Ysabel Domingo, MSc.
PhD. Student, Room: NSC 245

I obtained my Bachelors degree from University of Toronto Mississauga, majoring in Biology and Psychology. I then moved to UWO to do my Masters in Health and Rehabilitation Sciences. I joined the lab in 2014, and study the effects of familiar voices on speech perception.



Alenka Bullen, BScH.
MSc. Student, Room: NSC 245

I completed my BScH in Psychology at Queen’s University. My undergraduate thesis work examined strategic responding by a non-human primate during cognitive task performance. I am now a Neuroscience MSc. student supervised by Dr. Johnsrude at The Brain and Mind Institute. My current research focuses on disrupted functional connectivity of neural networks among patients with medically refractory epilepsy. 

Ana-Bianca Popa, MSc.
MSc. Student, Room: NSC 245

I completed my BHSc specializing in Rehabilitation Science at Western University. My undergraduate work looked at gait therapies for spinal cord injury and mild traumatic brain injury. I am now a Neuroscience MSc. student supervised by Dr. Johnsrude at The Brain and Mind Institute.
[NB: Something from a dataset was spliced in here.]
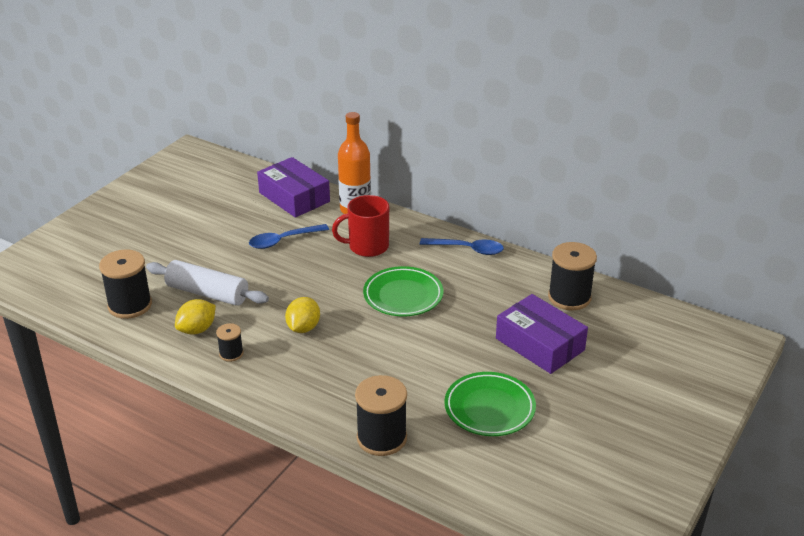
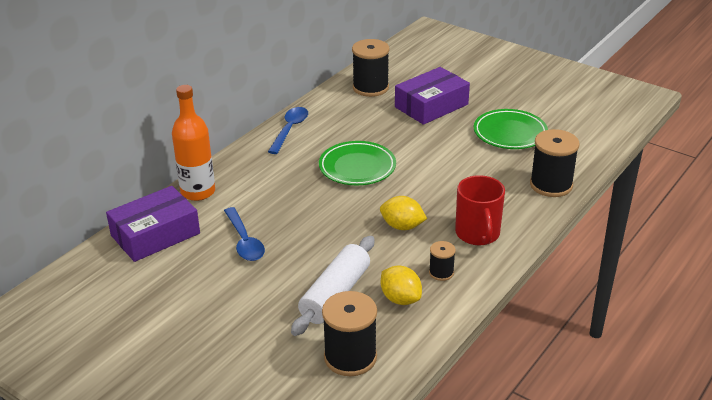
camera: 85 degrees left, 0 degrees up
(367, 246) = (271, 185): red mug -> red mug (477, 234)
My current research focuses on auditory perception in early psychosis as well as resting-state fMRI functional connectivity after a concussion. 



Nargess Ghazaleh, M.D.
MSc. Student, Room: NSC 245

I am a Neuroscience Master student, supervised by Dr. Johnsrude. My main interest is the clinical aspects of Neuroscience, and I am working on functional brain reorganization in patients with temporal lobe epilepsy. I hold a M.D. degree in General Medicine from Hamadan University of Medical Sciences, Iran.